Please, send your question and comments to histonedb-help@ncbi.nlm.nih.gov.

Nomenclature

This database of histone variant follows the new nomenclature introduced in ref. [1], which may be summarized in the following form:

[prefix]TYPE.VARIANT
  1. TYPE = Histone type name (H2A, H2B, H3, H4, H1)
  2. VARIANT:
    • Letter: used to denote a structurally distinct monophyletic clade of a histone family (exception is H2A.X).
    • Number: used to denote a species-specific variant, not defined by phylogeny but clear orthology.
prefix = used to denote a structurally distinct clade of core histones (e.g.: macroH2A, subH2B, cenH3).
Example: H2A.Z

References

  1. Talbert PB, Ahmad K, et al. "A unified phylogeny-based nomenclature for histone variants." Epigenetics Chromatin, 2012. PMID: 22650316

Classification

The automatic classification algorithms employed in the current database is described below. More details available in ref.[1].
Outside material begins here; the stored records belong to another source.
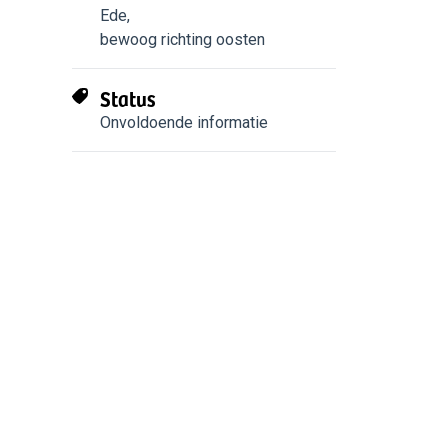
Ede
,
bewoog richting oosten
Status
Onvoldoende informatie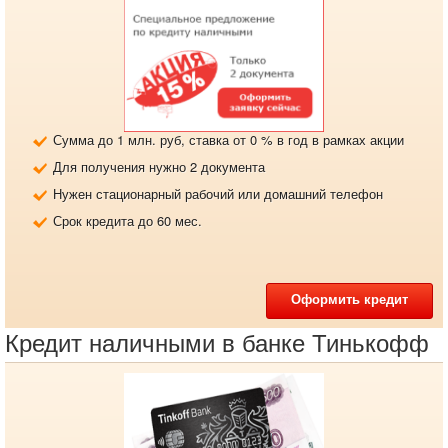
Сумма до 1 млн. руб, ставка от 0 % в год в рамках акции
Для получения нужно 2 документа
Нужен стационарный рабочий или домашний телефон
Срок кредита до 60 мес.
Оформить кредит
Кредит наличными в банке Тинькофф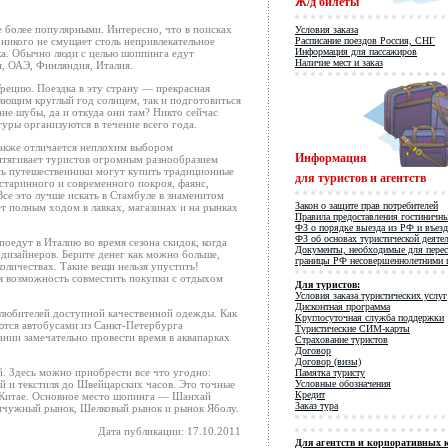
Ж/д билеты
е более популярными. Интересно, что в поисках
Условия заказа
никого не смущает столь непривлекательное
Расписание поездов Россия, СНГ
Информация для пассажиров
ка. Обычно люди с целью шоппинга едут
Наличие мест и заказ
я, ОАЭ, Финляндия, Италия.
рецию. Поездка в эту страну — прекрасная
яющим круглый год солнцем, так и подготовиться
ане шубы, да и откуда они там? Никто сейчас
туры
организуются в течение всего года.
акже отличается неплохим выбором
Информация
тягивает туристов огромным разнообразием
сь путешественники могут купить традиционные
для туристов и агентств
 старинного и современного покроя, фаянс,
 Все это лучше искать в Стамбуле в знаменитом
Закон о защите прав потребителей
т полным ходом в лавках, магазинах и на рынках
Правила предоставления гостиничн
ФЗ о порядке выезда из РФ и въез
ФЗ об основах туристической деяте
оедут в Италию во время сезона скидок, когда
Документы, необходимые для перес
дизайнеров. Берите денег как можно больше,
границы РФ несовершеннолетними 
оличествах. Такие вещи нельзя упустить!
ся возможность совместить покупки с отдыхом
Для туристов:
Условия заказа туристических услуг
Дисконтная программа
любителей доступной качественной одежды. Как
Круглосуточная служба поддержки
тся автобусами из
Санкт-Петербурга
Туристические СИМ-карты
нии замечательно провести время в аквапарках
Страхование туристов
Договор
Договор (визы)
. Здесь можно приобрести все что угодно:
Памятка туристу
й и текстиля до Швейцарских часов. Это точные
Условные обозначения
Кредит
в Китае. Основное место шопинга — Шанхай
Заказ тура
мчужный рынок, Шелковый рынок и рынок Яболу.
Дата публикации: 17.10.2011
Для агентств и корпоративных 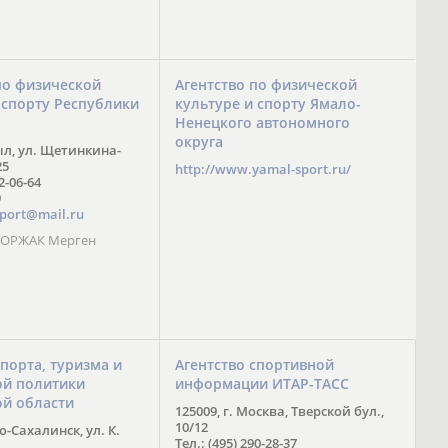
по физической
Агентство по физической
 спорту Республики
культуре и спорту Ямало-
Ненецкого автономного
округа
ыл, ул. Щетинкина-
25
http://www.yamal-sport.ru/
 2-06-64
9
port@mail.ru
 ООРЖАК Мерген
спорта, туризма и
Агентство спортивной
й политики
информации ИТАР-ТАСС
ой области
125009, г. Москва, Тверской бул.,
10/12
-Сахалинск, ул. К.
Тел.: (495) 290-28-37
Curated alignments of histone variants were used to train Hidden Markov Models, utilizing HMMER 3.1b2, to create one HMM for each variant. These models were used as a part of automatic extraction and annotation pipeline. Namely, all sequences from the nr protein database have been classified by the HMM models (variants and canonical) and were added into the HistoneDB 2.0 as “automatically extracted sequences”. We assigned a model with a maximum HMMER score to a given sequence. The score was required to exceed a certain threshold identified as follows. For any given variant model, we searched the curated sequence set and calculated HMMER scores for all curated sequences. We then varied the HMMER score threshold in order to distinguish variant sequences from all other sequences with 90% specificity. Specificity of retrieval was estimated based on the number of true positives (TPs; sequences correctly predicted by their native model) and false positives (FPs; incorrectly predicted sequences) found above each HMMER score cutoff. The specificity was calculated as TN/(FP+TN). Then a desired score cutoff value was obtained from the interpolated inverse curve of the score cutoffs plotted versus specificity. The efficacy of classification based on HMM models depends significantly on whether the respective histone variant model is sufficiently divergent and forms a separate clade on the phylogenetic tree. For certain variants, which emerged repeatedly in the course of evolution, the classification becomes difficult unless a characteristic signature is known. In the case of H2A.X, HMM search algorithm was supplemented by the pattern matching, since this variant is characterized by the presence of ‘SQ(E/D)Φ’ motif as described above. Any sequence that was classified as canonical H2A by HMMER-based algorithm was reclassified as H2A.X if it had this motif at its C-terminus. The described above classification algorithm can be also applied to classify any sequence of interest via "Analyze Your Sequence" tab.

References

  1. Draizen EJ, Shaytan AK, Marino-Ramirez L, Talbert PB, Landsman D, Panchenko AR. "HistoneDB 2.0 - with Variants: an integrated resource to explore histones and histone variants." Database. In Preparation.

Download

How can I download all sequences?

List of all histone sequences referenced by GIs can be downloaded here.
List of all HMM scores for the sequences against matching HMM models can be downloaded here.

How to cite

Please cite the database as:
E.J. Draizen, A.K. Shaytan, L. Marino-Ramirez, P.B. Talbert, D. Landsman, A.R. Panchenko. "HistoneDB 2.0 - with Variants: an integrated resource to explore histones and histone variants." Database. In Preparation.